— PROBLEM DETAILS —
Present everything from the start of the listing down to the line containing "Verteilung. Eine Trainingswoche" as a Markdown table, leaving out blank lines. Use two columns: "Row" for the row number and "Text" for the line.

— GIVEN ENTRIES —
____
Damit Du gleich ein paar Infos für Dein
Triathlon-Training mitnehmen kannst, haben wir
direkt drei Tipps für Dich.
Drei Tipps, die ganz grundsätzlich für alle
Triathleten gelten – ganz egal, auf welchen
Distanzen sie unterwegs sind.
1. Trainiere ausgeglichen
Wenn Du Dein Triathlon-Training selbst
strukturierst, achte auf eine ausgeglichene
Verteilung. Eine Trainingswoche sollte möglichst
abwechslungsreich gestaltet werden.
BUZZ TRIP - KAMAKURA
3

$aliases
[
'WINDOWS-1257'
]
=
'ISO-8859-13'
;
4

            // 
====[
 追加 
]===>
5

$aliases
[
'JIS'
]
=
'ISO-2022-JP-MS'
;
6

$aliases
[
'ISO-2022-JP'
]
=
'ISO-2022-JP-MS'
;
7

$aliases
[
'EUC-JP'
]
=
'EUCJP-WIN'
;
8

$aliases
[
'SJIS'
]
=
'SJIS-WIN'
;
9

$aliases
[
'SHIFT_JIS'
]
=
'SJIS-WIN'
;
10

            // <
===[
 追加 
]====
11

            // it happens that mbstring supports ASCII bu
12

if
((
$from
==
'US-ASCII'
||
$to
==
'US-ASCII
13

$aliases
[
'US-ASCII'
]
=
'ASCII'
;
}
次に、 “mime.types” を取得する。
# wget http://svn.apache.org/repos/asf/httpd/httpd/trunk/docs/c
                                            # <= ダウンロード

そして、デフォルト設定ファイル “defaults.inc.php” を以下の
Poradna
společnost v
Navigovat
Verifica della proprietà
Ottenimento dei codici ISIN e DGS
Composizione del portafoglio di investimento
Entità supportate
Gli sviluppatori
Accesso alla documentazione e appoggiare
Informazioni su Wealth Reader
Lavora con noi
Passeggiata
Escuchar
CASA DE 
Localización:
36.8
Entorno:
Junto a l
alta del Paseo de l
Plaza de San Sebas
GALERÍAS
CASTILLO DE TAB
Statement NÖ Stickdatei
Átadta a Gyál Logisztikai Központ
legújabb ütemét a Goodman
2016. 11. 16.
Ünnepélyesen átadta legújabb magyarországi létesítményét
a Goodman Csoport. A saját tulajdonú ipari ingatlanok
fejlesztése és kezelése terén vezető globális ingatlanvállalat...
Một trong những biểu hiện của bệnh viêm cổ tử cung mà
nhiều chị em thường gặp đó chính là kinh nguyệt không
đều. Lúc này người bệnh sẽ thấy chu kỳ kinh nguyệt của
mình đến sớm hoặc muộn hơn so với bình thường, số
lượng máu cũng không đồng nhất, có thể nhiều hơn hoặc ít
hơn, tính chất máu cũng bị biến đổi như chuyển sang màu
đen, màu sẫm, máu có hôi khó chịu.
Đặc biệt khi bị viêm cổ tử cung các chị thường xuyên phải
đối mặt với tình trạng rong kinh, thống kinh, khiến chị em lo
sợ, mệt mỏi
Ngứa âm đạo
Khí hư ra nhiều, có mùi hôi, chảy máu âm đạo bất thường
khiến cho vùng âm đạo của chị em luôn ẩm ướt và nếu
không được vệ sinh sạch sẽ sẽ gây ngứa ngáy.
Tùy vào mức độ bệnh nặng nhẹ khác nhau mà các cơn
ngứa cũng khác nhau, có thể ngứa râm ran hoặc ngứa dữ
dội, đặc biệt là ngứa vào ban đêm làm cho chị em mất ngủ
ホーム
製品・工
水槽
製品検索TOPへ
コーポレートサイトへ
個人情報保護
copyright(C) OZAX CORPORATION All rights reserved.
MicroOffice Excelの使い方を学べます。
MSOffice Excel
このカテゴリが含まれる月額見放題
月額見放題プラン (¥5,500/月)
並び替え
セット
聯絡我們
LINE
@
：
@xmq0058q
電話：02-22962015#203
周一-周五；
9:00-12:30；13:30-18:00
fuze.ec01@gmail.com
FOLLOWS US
____
— ANSWER SECTION —
| Row | Text |
|---|---|
| 1 | Damit Du gleich ein paar Infos für Dein |
| 2 | Triathlon-Training mitnehmen kannst, haben wir |
| 3 | direkt drei Tipps für Dich. |
| 4 | Drei Tipps, die ganz grundsätzlich für alle |
| 5 | Triathleten gelten – ganz egal, auf welchen |
| 6 | Distanzen sie unterwegs sind. |
| 7 | 1. Trainiere ausgeglichen |
| 8 | Wenn Du Dein Triathlon-Training selbst |
| 9 | strukturierst, achte auf eine ausgeglichene |
| 10 | Verteilung. Eine Trainingswoche sollte möglichst |